No, far from it. John Leonard Cloudsley-Thompson was a postgraduate, lecturer, doctor and eventually professor in the science of zoology to which he added a long and varied list of publications on the subject of animals. His speciality was desert fauna, an interest birthed in North Africa where he was a tank commander during the Second World War and where he left after being severely wounded in battle (obituary here).

Prof. J.L. Cloudsley-Thompson

I would note that this short article was written in 1956 when things were pretty quiet for the Loch Ness Monster, being sandwiched between the 1951 Lachlan Stuart and the 1958 MacNab/Cockrell photographs. At this point, Tim Dinsdale was an unknown man with little interest in the monster and his future critic, Maurice Burton, was still a leading advocate of the creature. It seems also to be a time when leading zoologists were open to the idea of a large creature in the loch and would openly discuss it.

To that end, Cloudsley-Thompson mentions his fellow zoologist, Burton, in this article with both taking a positive view of a cryptozoological approach to the Sea Serpent mystery. However, Burton was perhaps still inclined towards plesiosaurs while Cloudsley-Thompson plays it somewhat safe with giant eels.

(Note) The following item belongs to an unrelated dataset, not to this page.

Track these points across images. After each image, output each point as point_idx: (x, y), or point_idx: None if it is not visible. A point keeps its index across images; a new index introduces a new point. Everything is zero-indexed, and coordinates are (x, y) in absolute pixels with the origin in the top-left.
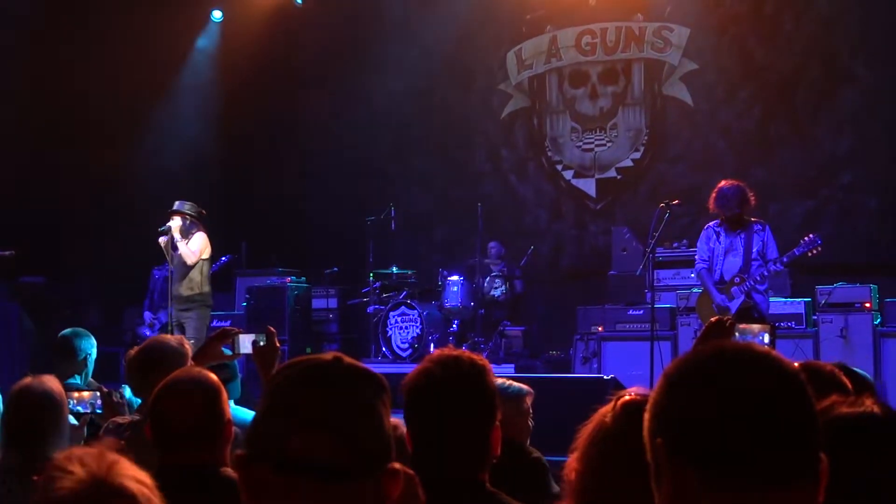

As time advanced and monster fever grew to an inglorious end with the 1975 Rines photographs, zoologists began to step back until the siren song of the sceptics lulled them into a belief that all was just waves, logs and birds.

Having said that, he talks more about sea serpents than loch monsters, his one reference to a then recent eyewitness report of the creature is most likely the object seen by a Mr. Alan Graham and a party from Oxford-Cambridge. The description is of a hump which surfaced before them, estimated at four feet long by one and a half foot high which was seen early on a July morning.

It initially remained stationary for about four minutes whereupon it took off at a "fair speed" leaving a wash before finally submerging. No doubt one of those "standing waves" which can do remarkable things, but another academic by the name of Roy Mackal saw fit to include it in his list of top reports.

The professor dies only four years ago and one wonders what his thoughts were then compared to his article from 61 years ago. In that respect, I note he was discussing the identity of that other cryptid, the Mongolian Death Worm, with Karl Shuker back in the 1990s.

Evidently, the world of strange and unclassified beasts was something that piqued his interest. Either way, the subject of that large creature in Loch Ness is not a subject which is as easily broached in polite zoological circles today.